Colgate Assistant Professor of Economics Michael O’Hara has contributed a ghoulish chapter to Economics of the Undead: Zombies, Vampires, and the Dismal Science, a recently published book that takes an academic approach to some of the favorite horror traditions of film land.
O’Hara’s chapter, “Zombies as an Invasive Species,” examines how real-life feral pig problems can be used as a model to predict the what-if scenario of a zombie invasion and the inevitable economic impacts.
“Like zombies, wild hogs start out as a domesticated and economically productive species. … Unlike zombies, they are not undead, and their bite cannot change another creature into a wild hog, but they offer the closest comparison available to us for analyzing the effects of policy intervention. Studying efforts to control the costs of feral hogs can inform our economic analysis of zombies,” O’Hara writes.

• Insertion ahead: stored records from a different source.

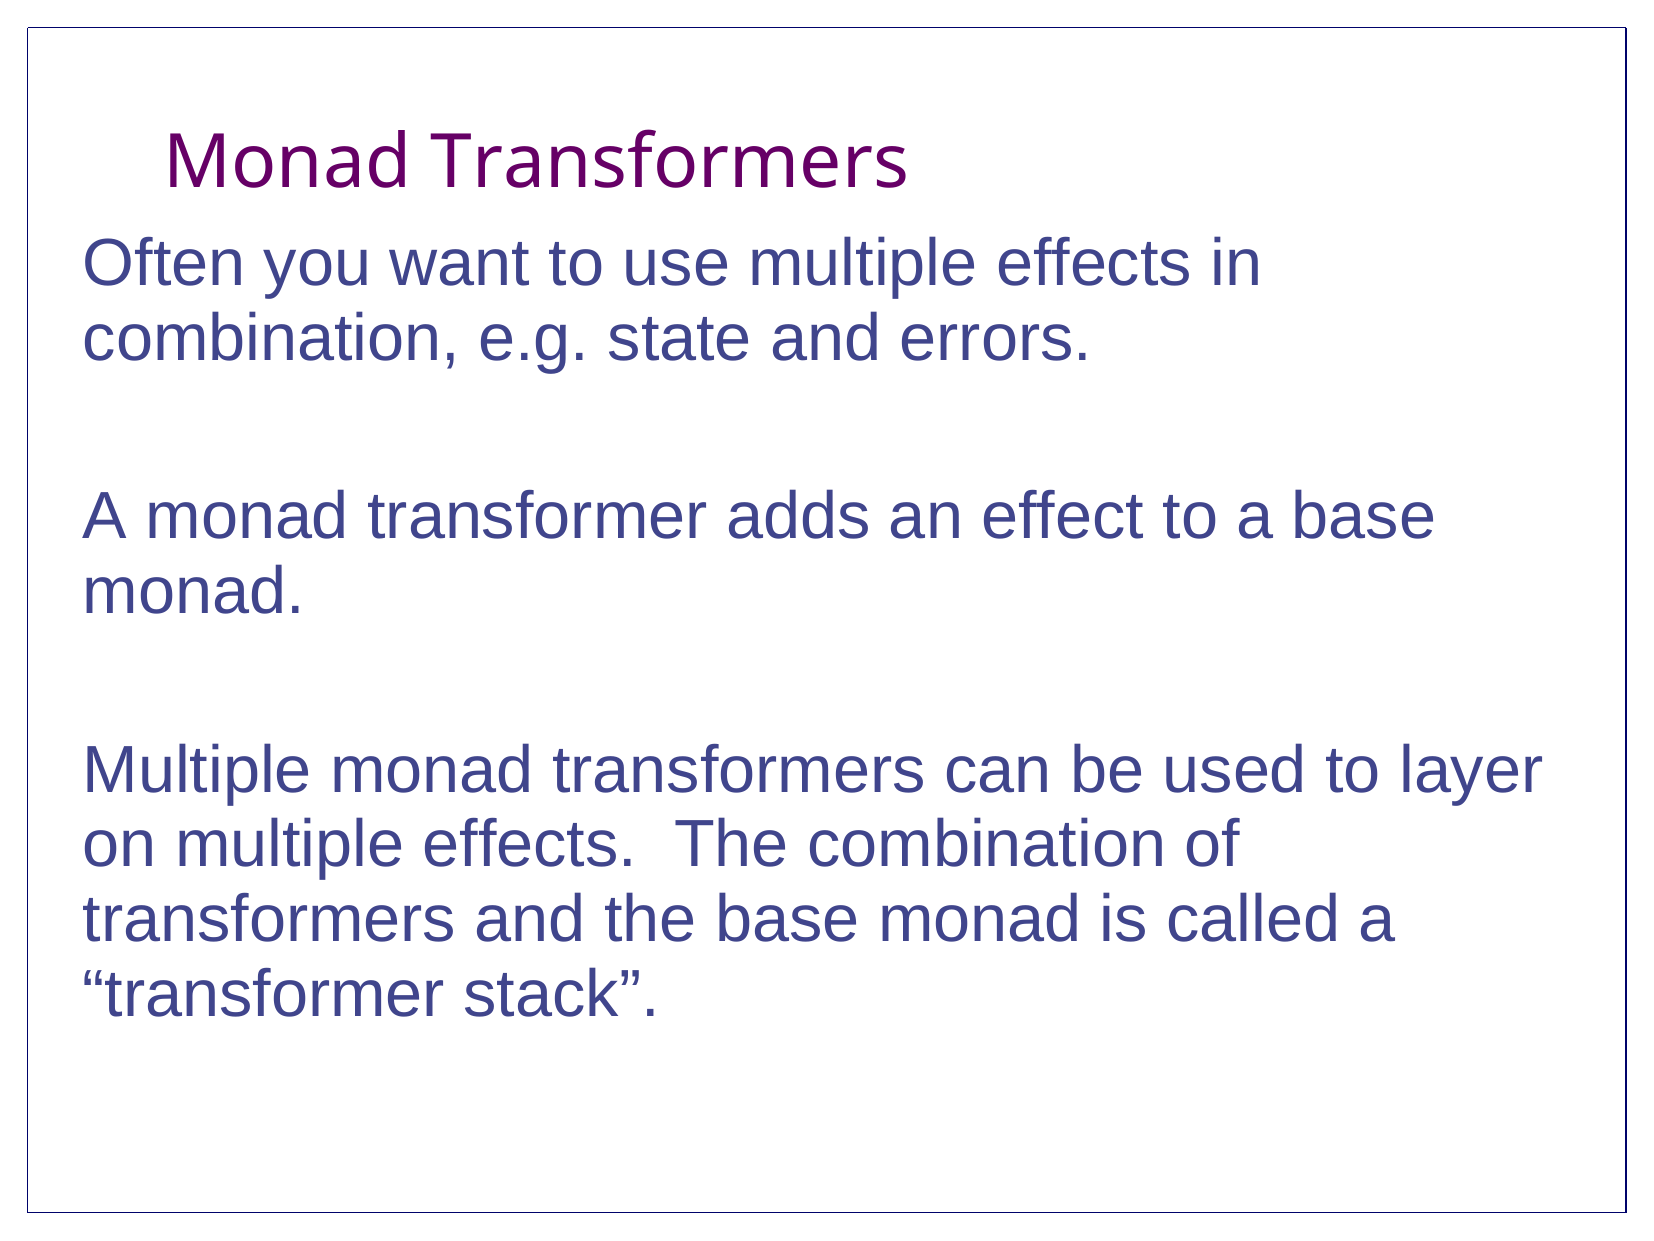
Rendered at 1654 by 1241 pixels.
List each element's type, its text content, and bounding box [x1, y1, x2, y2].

list Often you want to use multiple effects in combination, e.g. state and errors. A monad transformer adds an effect to a base monad. Multiple monad transformers can be used to layer on multiple effects. The combination of transformers and the base monad is called a “transformer stack”. [82, 225, 1571, 1201]
title Monad Transformers [163, 54, 1528, 225]
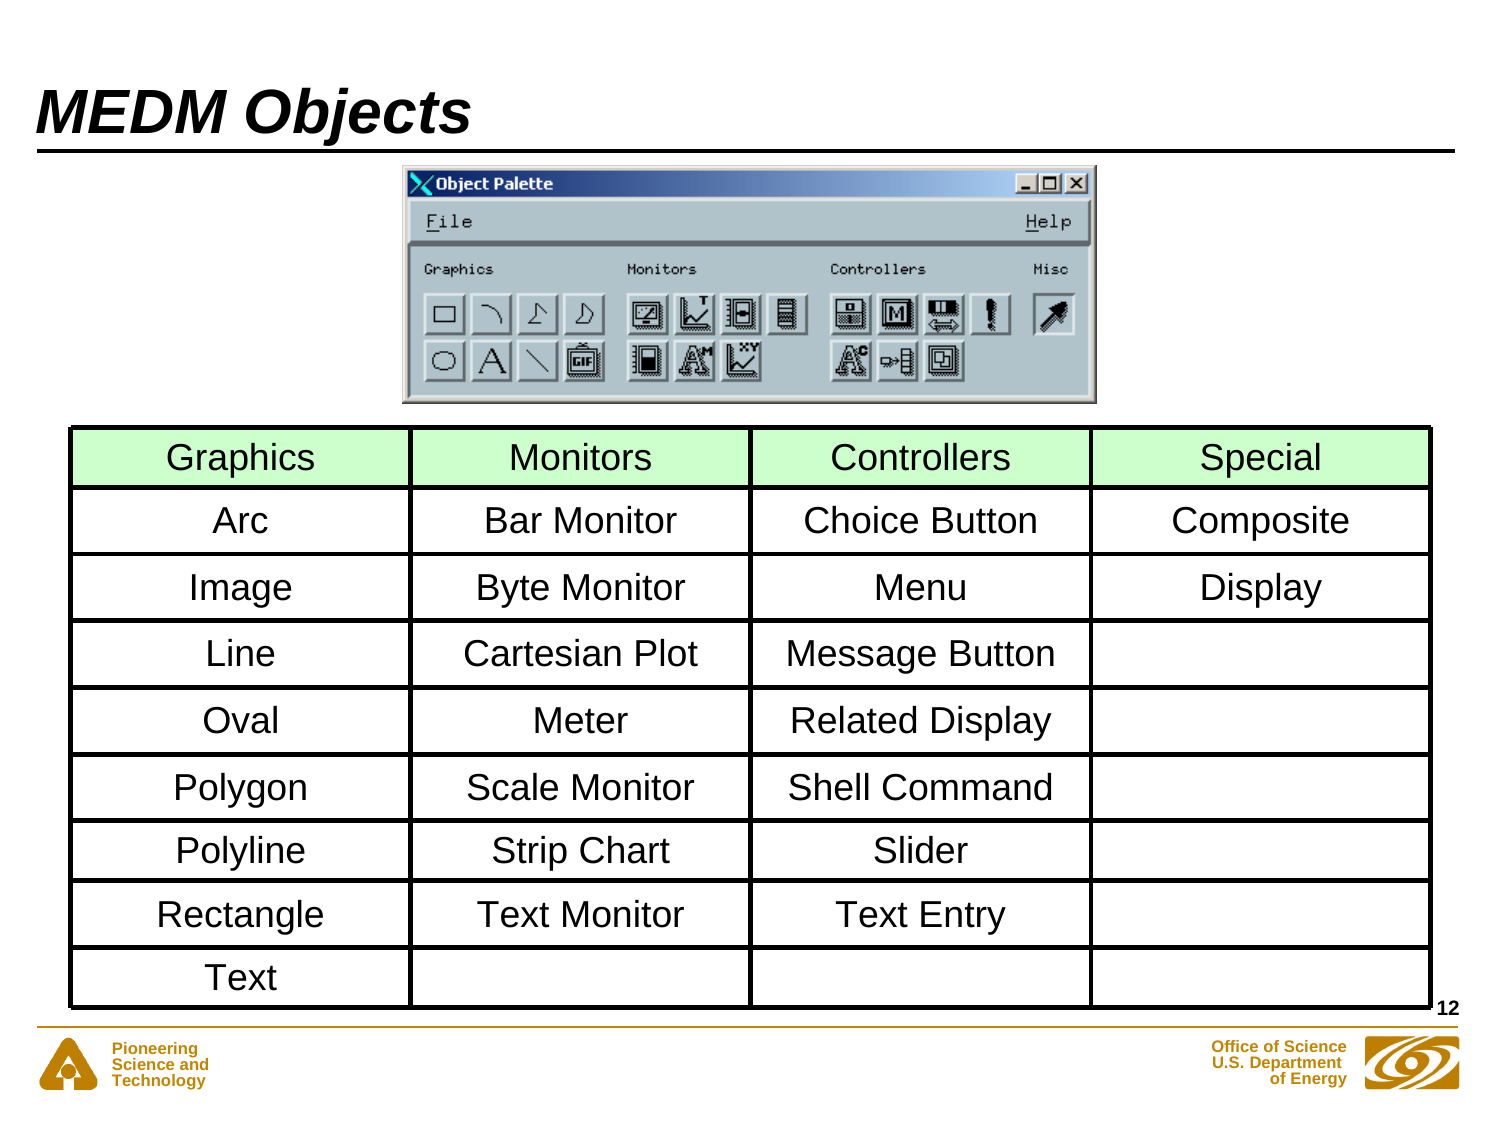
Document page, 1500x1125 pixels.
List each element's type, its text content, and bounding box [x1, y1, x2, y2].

text_box Bar Monitor [413, 490, 748, 552]
picture [402, 165, 1097, 404]
text_box Image [73, 556, 408, 618]
text_box Special [1093, 430, 1428, 485]
text_box Related Display [753, 690, 1089, 752]
text_box Menu [753, 556, 1089, 618]
text_box Choice Button [753, 490, 1089, 552]
text_box Polygon [73, 757, 408, 818]
text_box Display [1093, 556, 1428, 618]
text_box Text Monitor [413, 883, 748, 945]
text_box Controllers [753, 430, 1089, 485]
text_box Cartesian Plot [413, 623, 748, 685]
text_box Arc [73, 490, 408, 552]
text_box Monitors [413, 430, 748, 485]
text_box Message Button [753, 623, 1089, 685]
text_box Text [73, 950, 408, 1005]
picture [35, 1034, 101, 1094]
text_box Rectangle [73, 883, 408, 945]
title MEDM Objects [21, 75, 1459, 154]
text_box Composite [1093, 490, 1428, 552]
text_box Graphics [73, 430, 408, 485]
text_box Scale Monitor [413, 757, 748, 818]
text_box Byte Monitor [413, 556, 748, 618]
text_box Polyline [73, 823, 408, 878]
text_box Line [73, 623, 408, 685]
text_box Oval [73, 690, 408, 752]
picture [1362, 1032, 1463, 1093]
text_box Strip Chart [413, 823, 748, 878]
text_box Slider [753, 823, 1089, 878]
text_box Meter [413, 690, 748, 752]
text_box Shell Command [753, 757, 1089, 818]
text_box Text Entry [753, 883, 1089, 945]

While examining a zombie outbreak sounds like a lot of fun, O’Hara says he also uses the exercise as a teaching tool in his Natural Resource Economics class, where he asks students how they would change standard models of recreational hunting to fit the zombie scenario.
An excerpt from O’Hara’s chapter is featured on the book’s website, and it was recently discussed on its blog after the village of Clarendon Hills, Ill. issued zombie hunting permits in support of the Susan G. Komen Breast Cancer Foundation.
The book, edited by Glen Whitman and James Dow, was recently featured on the Freakonomics Radio podcast and has been reviewed in the Washington Post, Seattle Post-Intelligencer, and Publishers Weekly.